#### [Texte fourni]
****************

-D’où te vient ton amour de la poésie ?
-Mais non je n’aime pas la poésie, j’aime quelques textes que je connais par coeur et qui dictent ma vie…
-Mais comment la poésie est -elle entrée dans ta vie ?
Je dois répondre, c’est pour une émission de radio, alors je réponds : J’avais 17 ans, un 45 tours, je ne sais pas pourquoi, Michel Bouquet récite Henri Michaux, et comme tous les adolescents du monde je l’écoutais en boucle. Et je montais sur la table à Meudon, où je vivais avec mon père. Il y avait un grand miroir en face, je me regardais et je proférais : je vous construirai une ville avec des loques le poème d’Henri Michaux, jusqu’à le savoir par coeur. J’imitais Michel Bouquet.
Celle qui m’interroge s’appelle Sylvie Gasteau, elle est assez mystérieuse, car elle sait tout de moi et de l’Unité, et me rappelle des souvenirs perdus.
Elle me connait mieux que moi- même. Elle était encore adolescente à Saint Quentin en Yvelines quand nous commencions à miner le territoire de nos actions sulfureuses.
A chaque nouvelle question, je m’interroge, mais comment sait -elle autant de choses ? Je comprends au détour d’une conversation qu’elle avait accès aux archives de l’INA PRO.
Je suis empêtré dans mes contradictions, je ne suis pas d’accord avec moi-même, je voudrais être un peu plus reconnu mais dès que quelqu’un s’intéresse à moi et à l’Unité, je voudrais savoir ce qu’il peut y avoir d’intéressant à parler de nous.
Elle m’interroge et moi je l’interroge aussi, mais comment sait -elle tout ? Elle clôt l’émission par une citation de Bobin qu’il m’aurait écrite, rien que pour moi. Et moi Je n’en ai pas de de souvenir.
Sylvie s’est plongée dans mes archives, il est vrai, j’écris chaque semaine des petites humeurs, qui sont en ligne sur le site de l’Unité.
Je viens de vérifier, plus de 800 billets, 800 pensées du jour, 800 commentaires sur ce que je fais ou je ne fais pas sur les espoirs et désespoirs. Jacques, tes blessures profondes ? Tu dis toujours, pour faire du théâtre, il faut avoir été blessé.
Attention, là c’est un enregistrement de 5 séquences de 30 minutes. J’en rêvais car je ne supportais plus d’entendre sans arrêt parler à la radio d’un théâtre qui n’est pas le nôtre, je suis persuadé qu’un nouveau vent souffle sur le théâtre depuis cinquante ans, et je sais que nous en sommes un des principaux initiateurs.

****************

#### [Consignes]
A - D'après le texte sur l'émission de radio, qui récite Henri Michaux sur le 45 tours ?
B - Recopiez le passage du texte sur l'émission de radio qui commence par "A chaque nouvelle" et se termine par "de l’INA PRO.".

#### [Jeu de données]
****************

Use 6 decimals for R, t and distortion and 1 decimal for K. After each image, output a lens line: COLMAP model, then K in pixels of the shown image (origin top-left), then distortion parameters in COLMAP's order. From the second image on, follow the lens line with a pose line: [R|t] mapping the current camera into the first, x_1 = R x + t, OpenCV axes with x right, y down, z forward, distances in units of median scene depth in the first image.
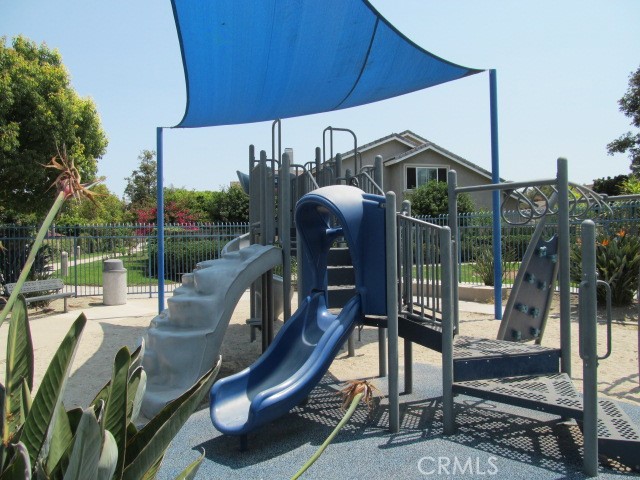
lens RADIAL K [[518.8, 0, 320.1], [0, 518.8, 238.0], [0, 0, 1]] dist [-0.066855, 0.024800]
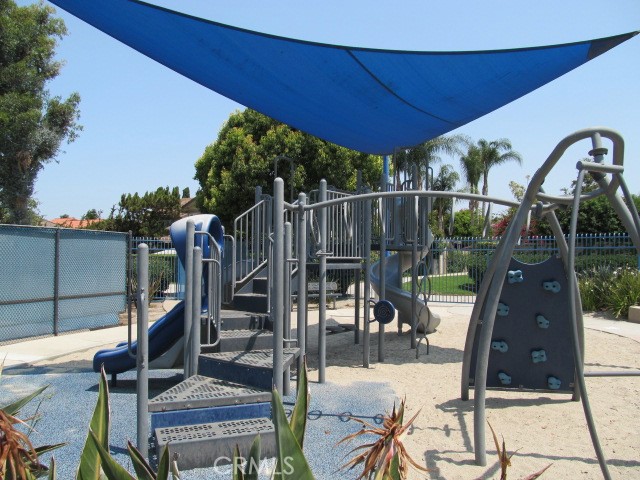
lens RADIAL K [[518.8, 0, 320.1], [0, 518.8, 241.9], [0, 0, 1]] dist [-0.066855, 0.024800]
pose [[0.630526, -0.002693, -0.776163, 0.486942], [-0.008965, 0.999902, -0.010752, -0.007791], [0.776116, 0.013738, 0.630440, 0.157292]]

****************

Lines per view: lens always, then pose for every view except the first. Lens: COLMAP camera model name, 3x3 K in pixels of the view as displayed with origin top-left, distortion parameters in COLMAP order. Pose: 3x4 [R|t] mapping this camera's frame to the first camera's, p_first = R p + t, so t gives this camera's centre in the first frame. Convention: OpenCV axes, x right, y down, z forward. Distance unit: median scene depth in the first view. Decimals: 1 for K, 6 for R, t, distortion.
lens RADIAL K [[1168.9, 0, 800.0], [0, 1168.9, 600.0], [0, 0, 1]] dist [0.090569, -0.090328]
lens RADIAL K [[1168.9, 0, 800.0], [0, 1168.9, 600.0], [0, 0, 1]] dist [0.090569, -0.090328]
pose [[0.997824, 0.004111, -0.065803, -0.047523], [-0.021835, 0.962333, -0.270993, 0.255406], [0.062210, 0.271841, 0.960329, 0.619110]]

****************

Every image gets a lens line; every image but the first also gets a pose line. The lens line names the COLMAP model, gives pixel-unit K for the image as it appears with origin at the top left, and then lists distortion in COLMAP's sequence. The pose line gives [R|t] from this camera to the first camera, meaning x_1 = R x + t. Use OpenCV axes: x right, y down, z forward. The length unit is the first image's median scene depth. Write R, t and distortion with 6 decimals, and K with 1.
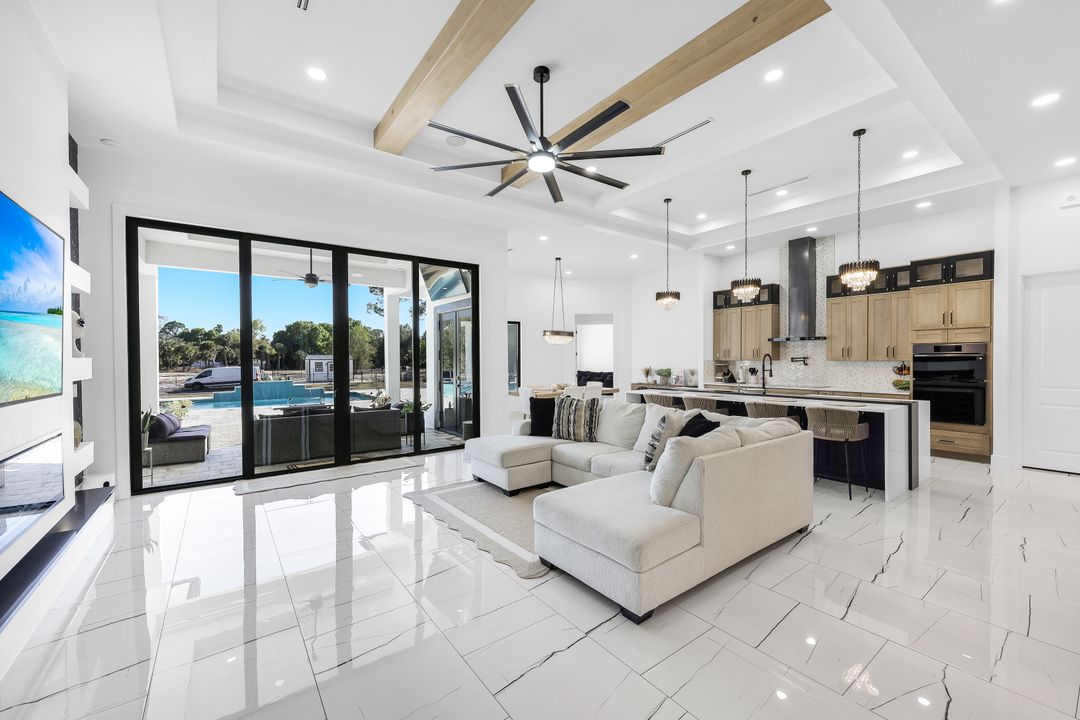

****************

#### [Réponses par tâche]
A - Michel Bouquet.

B -
A chaque nouvelle question, je m’interroge, mais comment sait -elle autant de choses ? Je comprends au détour d’une conversation qu’elle avait accès aux archives de l’INA PRO.